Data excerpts
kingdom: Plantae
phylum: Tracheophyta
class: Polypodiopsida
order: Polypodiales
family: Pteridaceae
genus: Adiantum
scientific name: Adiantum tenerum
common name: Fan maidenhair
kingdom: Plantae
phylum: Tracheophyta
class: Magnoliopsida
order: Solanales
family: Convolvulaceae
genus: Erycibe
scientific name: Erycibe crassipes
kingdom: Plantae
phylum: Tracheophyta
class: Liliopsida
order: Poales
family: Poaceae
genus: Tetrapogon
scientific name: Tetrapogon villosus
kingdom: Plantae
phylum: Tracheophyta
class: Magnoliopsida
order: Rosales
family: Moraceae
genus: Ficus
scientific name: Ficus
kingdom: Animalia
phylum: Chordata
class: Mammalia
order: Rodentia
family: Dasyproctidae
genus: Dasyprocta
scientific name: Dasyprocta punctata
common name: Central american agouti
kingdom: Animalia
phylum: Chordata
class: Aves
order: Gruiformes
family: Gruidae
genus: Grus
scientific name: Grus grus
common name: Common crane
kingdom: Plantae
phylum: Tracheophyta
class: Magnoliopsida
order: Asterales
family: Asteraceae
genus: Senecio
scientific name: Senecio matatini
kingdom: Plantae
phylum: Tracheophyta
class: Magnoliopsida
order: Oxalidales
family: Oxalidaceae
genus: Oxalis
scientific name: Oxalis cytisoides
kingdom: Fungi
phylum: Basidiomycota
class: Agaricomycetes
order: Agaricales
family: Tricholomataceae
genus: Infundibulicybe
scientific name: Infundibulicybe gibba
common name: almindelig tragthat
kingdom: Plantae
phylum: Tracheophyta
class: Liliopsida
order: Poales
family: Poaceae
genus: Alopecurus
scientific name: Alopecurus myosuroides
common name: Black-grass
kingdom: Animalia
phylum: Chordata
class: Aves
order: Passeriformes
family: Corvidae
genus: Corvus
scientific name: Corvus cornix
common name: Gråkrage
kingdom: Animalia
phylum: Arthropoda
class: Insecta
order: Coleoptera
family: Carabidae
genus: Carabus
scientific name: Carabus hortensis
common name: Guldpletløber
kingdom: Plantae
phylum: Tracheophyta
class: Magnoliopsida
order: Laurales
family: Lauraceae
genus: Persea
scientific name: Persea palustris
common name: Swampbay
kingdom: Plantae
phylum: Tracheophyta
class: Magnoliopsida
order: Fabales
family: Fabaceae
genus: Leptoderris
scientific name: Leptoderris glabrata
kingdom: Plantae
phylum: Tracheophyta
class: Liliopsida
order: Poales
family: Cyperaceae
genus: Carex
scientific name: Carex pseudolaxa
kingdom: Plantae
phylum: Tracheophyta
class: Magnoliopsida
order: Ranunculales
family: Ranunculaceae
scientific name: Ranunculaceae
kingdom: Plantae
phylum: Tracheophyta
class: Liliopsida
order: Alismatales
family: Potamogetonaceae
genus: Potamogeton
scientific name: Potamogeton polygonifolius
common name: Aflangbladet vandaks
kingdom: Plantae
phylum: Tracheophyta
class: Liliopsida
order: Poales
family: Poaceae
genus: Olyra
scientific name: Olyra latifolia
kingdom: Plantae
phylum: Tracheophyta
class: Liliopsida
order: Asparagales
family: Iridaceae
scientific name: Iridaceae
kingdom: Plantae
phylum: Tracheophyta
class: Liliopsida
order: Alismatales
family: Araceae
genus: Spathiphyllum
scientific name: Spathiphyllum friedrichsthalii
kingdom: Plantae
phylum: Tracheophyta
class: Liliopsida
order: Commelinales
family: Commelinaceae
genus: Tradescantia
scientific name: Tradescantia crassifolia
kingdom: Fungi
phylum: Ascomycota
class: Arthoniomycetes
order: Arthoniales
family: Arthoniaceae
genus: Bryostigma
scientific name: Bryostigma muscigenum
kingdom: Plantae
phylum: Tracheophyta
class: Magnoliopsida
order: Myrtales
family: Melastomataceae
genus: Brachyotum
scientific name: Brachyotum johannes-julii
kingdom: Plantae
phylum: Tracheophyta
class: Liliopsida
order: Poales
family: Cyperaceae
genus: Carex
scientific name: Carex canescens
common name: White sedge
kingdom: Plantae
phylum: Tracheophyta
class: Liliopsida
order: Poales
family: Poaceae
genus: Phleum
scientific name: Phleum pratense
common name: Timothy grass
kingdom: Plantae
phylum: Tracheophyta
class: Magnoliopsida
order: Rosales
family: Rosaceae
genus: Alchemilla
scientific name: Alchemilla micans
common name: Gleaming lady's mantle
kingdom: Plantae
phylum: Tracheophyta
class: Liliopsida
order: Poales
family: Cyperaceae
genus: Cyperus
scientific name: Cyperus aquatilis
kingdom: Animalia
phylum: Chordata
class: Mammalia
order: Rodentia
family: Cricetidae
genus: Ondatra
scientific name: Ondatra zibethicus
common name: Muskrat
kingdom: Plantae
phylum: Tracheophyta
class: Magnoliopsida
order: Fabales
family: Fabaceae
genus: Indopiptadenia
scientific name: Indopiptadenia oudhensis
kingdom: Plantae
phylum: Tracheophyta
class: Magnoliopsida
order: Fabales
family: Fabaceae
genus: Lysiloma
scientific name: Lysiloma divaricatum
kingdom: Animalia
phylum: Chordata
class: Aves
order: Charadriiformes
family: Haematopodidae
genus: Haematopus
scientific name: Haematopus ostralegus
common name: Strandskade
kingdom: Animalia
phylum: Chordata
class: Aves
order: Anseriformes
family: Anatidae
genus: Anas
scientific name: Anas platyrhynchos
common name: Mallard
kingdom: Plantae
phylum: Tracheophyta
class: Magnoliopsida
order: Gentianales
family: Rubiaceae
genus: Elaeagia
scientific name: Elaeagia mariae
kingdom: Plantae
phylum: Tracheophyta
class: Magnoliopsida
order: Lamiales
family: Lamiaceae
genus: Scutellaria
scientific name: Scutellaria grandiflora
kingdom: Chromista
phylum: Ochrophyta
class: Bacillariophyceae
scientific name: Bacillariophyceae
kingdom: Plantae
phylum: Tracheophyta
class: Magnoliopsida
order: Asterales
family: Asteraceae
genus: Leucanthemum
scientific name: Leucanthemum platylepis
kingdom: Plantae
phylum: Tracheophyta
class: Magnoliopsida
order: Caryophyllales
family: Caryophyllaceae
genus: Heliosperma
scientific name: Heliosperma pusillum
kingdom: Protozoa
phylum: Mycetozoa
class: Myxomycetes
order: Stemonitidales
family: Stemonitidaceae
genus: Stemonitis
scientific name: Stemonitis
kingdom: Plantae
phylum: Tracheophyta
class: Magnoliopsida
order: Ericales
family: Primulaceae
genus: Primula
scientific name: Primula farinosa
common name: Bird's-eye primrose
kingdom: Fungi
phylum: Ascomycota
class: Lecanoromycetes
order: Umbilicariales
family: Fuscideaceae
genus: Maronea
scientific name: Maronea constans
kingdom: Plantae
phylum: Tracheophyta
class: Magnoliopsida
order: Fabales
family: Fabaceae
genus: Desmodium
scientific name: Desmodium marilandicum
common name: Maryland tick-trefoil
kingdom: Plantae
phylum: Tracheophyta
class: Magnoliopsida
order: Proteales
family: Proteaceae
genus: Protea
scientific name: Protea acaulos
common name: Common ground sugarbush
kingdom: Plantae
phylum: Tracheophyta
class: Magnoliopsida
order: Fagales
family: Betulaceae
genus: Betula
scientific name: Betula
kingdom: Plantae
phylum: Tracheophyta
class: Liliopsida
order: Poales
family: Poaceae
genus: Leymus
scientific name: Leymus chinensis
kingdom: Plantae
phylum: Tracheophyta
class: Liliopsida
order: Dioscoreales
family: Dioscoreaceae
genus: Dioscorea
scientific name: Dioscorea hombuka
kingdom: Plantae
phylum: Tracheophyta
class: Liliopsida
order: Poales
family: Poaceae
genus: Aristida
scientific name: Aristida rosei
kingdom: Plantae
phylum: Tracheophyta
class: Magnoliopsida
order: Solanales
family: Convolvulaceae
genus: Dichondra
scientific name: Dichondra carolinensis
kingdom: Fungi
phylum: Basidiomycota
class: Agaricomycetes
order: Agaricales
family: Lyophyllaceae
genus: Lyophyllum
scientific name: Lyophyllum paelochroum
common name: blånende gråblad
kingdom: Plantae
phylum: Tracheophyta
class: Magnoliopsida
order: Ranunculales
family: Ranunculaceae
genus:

GIVEN TASK: Start at the listing line that has "class: Polypodiopsida" and stop after the line that has "family: Moraceae". Return only that span with "scientific name" changed to "species name" and every other character left as it is.

SOLUTION TO THE PROBLEM:
class: Polypodiopsida
order: Polypodiales
family: Pteridaceae
genus: Adiantum
species name: Adiantum tenerum
common name: Fan maidenhair
kingdom: Plantae
phylum: Tracheophyta
class: Magnoliopsida
order: Solanales
family: Convolvulaceae
genus: Erycibe
species name: Erycibe crassipes
kingdom: Plantae
phylum: Tracheophyta
class: Liliopsida
order: Poales
family: Poaceae
genus: Tetrapogon
species name: Tetrapogon villosus
kingdom: Plantae
phylum: Tracheophyta
class: Magnoliopsida
order: Rosales
family: Moraceae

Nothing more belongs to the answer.